30. Frottement au cirage noir ou brun pour, au contraire, donner un aspect vieilli ;
31. Revernissage avec un vernis vinylique qui plastifiera l'icône ou avec une olifa de mauvaise qualité, trop cuite et trop siccative, qui encrassera l'icône et attirera les poussières et les dépôts d'encens.
Actuellement, de telles interventions se poursuivent, malheureusement, au détriment des icônes, lorsque des fidèles qui veulent bien faire - ou encore les membres d'une paroisse qui désirent faire des économies – ignorent les conséquences de leurs actes.
Mais, il y a des cas plus dramatiques où des fidèles ont oublié la nécessité de préserver leur bien patrimonial et sacré.
Dans ce dernier cas, les saintes icônes ne sont même plus vues ni respectées. On les laisse se détruire sans remarquer la progression des dégradations. On préfère ajourner leur restauration pour faire d’autres frais que l’on juge plus importants. Pis, on fait appel à un "iconographe" qui, ignorant la déontologie de la restauration, traitera une icône ancienne ou une peinture murale d'un maître reconnu comme une icône ou une peinture murale contemporaine ou, même, la détruira pour la remplacer par une autre de sa facture, avec l’assentiment des paroissiens. Ainsi, la pérennité d’icônes anciennes est sérieusement compromise.

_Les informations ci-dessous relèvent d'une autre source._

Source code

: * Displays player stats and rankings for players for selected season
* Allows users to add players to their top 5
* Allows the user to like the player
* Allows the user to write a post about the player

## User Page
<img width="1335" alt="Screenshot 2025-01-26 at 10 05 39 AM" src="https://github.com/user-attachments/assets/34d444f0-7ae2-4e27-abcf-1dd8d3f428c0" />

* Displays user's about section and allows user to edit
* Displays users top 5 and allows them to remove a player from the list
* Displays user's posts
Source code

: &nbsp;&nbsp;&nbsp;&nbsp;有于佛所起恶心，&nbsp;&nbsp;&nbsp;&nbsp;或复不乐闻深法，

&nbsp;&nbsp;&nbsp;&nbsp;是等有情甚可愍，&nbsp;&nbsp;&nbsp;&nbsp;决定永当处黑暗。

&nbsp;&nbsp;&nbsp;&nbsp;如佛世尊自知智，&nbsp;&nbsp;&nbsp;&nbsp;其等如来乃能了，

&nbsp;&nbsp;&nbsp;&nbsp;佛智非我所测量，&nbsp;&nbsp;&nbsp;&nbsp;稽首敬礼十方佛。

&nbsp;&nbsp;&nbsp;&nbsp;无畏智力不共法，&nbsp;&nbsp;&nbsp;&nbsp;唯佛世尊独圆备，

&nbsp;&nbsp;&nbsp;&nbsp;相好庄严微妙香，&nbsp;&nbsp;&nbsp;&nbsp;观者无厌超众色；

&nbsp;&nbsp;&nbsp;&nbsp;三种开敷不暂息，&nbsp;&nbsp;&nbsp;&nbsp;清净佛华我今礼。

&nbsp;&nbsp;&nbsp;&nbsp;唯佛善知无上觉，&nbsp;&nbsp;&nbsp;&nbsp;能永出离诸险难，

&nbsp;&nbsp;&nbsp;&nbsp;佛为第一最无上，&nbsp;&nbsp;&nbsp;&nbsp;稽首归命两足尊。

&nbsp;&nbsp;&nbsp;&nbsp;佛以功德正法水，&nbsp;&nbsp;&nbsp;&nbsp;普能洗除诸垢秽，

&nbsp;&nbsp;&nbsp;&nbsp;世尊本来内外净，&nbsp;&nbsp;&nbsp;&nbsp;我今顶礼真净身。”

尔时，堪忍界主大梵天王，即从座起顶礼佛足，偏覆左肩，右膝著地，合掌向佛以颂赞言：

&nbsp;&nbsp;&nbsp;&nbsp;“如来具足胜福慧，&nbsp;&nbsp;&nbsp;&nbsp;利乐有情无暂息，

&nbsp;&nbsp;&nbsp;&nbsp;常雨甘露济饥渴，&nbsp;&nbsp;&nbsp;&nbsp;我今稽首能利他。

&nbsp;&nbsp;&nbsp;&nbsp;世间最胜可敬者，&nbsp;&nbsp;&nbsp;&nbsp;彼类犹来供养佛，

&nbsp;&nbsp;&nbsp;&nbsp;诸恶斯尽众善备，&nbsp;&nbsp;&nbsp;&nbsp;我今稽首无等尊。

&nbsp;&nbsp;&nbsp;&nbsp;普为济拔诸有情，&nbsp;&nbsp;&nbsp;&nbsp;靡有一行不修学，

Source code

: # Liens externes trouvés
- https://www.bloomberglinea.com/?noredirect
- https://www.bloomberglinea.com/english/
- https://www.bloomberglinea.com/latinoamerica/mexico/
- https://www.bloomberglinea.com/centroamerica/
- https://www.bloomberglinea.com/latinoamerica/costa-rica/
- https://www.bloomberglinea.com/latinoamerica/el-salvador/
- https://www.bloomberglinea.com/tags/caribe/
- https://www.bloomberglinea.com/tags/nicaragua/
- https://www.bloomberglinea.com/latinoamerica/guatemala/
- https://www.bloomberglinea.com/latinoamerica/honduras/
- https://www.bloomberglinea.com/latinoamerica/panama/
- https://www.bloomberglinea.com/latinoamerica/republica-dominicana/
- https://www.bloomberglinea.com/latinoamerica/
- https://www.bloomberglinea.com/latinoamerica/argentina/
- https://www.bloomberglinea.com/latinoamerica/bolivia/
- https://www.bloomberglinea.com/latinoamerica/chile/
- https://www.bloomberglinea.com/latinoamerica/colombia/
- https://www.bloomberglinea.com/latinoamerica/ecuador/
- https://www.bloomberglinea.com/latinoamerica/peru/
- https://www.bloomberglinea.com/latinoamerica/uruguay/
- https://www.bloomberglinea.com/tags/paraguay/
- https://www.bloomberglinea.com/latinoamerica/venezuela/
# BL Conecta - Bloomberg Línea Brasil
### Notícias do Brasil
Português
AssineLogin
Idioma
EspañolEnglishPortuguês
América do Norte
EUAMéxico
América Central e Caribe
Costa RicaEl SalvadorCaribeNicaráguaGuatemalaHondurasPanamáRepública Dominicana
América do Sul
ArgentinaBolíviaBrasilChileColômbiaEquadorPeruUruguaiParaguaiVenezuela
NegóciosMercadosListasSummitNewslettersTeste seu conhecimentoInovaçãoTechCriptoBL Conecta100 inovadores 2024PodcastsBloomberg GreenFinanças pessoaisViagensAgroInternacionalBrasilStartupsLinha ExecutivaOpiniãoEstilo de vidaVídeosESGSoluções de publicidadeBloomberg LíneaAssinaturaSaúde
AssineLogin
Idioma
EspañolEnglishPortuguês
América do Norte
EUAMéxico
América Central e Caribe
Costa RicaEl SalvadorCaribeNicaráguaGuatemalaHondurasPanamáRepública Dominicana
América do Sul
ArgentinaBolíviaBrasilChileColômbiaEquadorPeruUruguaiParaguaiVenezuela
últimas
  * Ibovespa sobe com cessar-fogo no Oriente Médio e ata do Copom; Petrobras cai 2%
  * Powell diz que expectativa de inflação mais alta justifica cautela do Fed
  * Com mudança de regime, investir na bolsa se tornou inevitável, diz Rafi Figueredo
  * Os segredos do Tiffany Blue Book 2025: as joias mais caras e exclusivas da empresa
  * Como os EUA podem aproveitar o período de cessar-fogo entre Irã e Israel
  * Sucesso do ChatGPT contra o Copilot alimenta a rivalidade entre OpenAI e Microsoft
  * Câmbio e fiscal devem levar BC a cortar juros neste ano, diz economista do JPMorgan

32. Egalement, l’icône n’est pas toujours à l’abri d’un iconoclasme volontaire perpétré dans un but profanateur ou par fanatisme religieux : elle peut être défigurée par aspersion de produit chimique (vitriol), stigmatisée par des graffitis ou tailladée au cutter, aveuglée (les yeux du saint personnage représenté sont détruits), brisée et piétinée après avoir été jetée à terre, brûlée, fusillée, etc.